§ PROBLEM: Write out again the lines from the line with "thumb cmc: (338, 171)" up to and including the line with "middle dip: (149, 161)", exactly as they stand below, and skip any picture.

--- DATASET Enclosed Below ---

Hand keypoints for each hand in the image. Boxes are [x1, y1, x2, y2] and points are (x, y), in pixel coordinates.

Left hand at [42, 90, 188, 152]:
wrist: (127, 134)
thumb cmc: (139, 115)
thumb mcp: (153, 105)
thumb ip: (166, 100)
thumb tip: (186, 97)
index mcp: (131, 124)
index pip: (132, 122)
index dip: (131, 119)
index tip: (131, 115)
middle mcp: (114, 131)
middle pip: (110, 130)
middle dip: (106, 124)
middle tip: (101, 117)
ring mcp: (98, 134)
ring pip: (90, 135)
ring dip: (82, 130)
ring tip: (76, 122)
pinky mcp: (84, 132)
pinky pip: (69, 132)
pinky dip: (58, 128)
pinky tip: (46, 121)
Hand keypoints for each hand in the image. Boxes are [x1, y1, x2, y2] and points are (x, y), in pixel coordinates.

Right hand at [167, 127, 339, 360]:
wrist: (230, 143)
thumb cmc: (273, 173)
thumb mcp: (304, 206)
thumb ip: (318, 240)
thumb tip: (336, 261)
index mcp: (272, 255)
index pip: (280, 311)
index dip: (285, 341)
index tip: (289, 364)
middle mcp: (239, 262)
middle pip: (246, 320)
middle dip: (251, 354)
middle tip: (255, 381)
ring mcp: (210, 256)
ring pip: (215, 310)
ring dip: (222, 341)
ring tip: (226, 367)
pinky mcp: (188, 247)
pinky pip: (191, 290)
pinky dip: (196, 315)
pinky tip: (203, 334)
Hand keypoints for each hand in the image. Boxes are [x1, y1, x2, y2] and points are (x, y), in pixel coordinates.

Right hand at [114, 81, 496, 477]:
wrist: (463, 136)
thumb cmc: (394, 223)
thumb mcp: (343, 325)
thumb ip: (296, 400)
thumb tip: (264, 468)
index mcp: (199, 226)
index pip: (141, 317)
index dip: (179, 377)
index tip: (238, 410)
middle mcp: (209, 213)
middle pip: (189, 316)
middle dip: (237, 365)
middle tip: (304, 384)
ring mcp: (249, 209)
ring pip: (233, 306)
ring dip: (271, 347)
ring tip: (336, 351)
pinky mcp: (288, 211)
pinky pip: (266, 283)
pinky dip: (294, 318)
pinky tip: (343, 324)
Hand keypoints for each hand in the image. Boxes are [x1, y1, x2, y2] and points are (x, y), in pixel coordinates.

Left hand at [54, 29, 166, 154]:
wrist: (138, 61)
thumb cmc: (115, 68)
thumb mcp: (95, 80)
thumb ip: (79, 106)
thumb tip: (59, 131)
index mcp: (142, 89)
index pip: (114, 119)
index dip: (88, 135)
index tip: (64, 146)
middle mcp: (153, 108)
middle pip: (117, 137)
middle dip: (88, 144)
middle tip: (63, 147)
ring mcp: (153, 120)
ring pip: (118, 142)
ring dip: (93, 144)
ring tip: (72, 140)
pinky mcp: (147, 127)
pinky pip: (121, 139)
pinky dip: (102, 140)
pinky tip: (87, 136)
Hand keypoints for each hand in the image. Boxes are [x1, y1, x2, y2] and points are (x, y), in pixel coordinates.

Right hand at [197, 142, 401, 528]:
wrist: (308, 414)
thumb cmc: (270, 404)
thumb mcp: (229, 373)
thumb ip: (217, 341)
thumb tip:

--- End of Enclosed DATASET ---
--- DATASET Enclosed Below ---

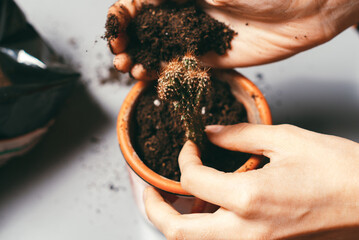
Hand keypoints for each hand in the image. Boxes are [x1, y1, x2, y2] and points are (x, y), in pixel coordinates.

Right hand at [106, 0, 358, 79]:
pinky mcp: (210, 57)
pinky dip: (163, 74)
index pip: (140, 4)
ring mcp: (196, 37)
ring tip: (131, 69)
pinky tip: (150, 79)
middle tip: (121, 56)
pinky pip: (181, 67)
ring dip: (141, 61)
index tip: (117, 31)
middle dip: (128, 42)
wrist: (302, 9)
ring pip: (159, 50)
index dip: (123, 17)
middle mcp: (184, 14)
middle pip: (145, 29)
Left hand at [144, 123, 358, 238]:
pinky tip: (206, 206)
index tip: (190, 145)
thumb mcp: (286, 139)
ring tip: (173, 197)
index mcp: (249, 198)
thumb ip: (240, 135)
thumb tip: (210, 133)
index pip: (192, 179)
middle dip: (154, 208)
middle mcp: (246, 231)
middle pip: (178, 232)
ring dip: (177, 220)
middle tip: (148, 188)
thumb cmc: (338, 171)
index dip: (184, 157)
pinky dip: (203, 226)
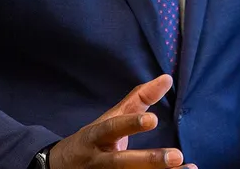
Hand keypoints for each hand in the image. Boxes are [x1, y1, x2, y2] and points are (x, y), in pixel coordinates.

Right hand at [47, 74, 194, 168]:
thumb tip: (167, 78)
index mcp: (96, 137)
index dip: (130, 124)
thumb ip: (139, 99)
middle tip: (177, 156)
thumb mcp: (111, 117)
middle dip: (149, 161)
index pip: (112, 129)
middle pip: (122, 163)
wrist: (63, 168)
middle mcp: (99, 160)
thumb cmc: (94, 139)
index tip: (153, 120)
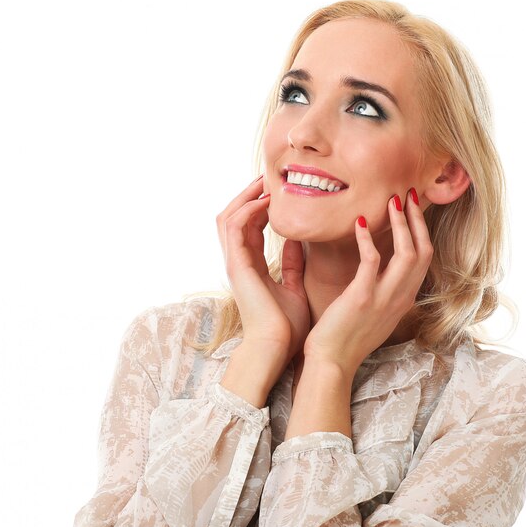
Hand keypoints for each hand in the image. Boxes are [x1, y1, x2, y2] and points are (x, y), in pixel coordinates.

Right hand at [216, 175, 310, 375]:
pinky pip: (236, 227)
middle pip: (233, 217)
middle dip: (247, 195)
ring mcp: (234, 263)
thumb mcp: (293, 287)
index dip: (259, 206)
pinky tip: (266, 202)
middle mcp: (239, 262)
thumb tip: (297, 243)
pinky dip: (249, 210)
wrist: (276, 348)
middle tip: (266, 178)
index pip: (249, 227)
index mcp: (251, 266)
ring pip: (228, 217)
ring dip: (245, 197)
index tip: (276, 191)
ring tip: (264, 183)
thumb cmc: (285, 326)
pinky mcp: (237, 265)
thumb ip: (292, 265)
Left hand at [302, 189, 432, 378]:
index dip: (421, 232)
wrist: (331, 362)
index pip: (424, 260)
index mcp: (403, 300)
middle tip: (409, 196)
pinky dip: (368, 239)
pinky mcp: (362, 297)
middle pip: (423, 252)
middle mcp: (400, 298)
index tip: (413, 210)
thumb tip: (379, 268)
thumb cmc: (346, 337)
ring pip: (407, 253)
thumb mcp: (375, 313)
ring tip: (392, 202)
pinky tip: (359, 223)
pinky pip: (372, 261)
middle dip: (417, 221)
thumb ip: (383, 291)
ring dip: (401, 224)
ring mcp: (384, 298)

--- End of Enclosed DATASET ---

§ YOUR SOLUTION:
thumb cmc: (338, 171)
index dip: (184, 157)
pinky dip: (203, 226)
Hand keypoints for each hand in the image. Boxes are [x1, y1, x2, y2] and points are (x, y), in pixel coordinates.

Right hand at [47, 74, 194, 168]:
thumb tip: (167, 78)
index mcp: (96, 137)
index dip: (130, 124)
thumb ip: (139, 99)
middle tip: (177, 156)
thumb mcp: (111, 117)
middle dip: (149, 161)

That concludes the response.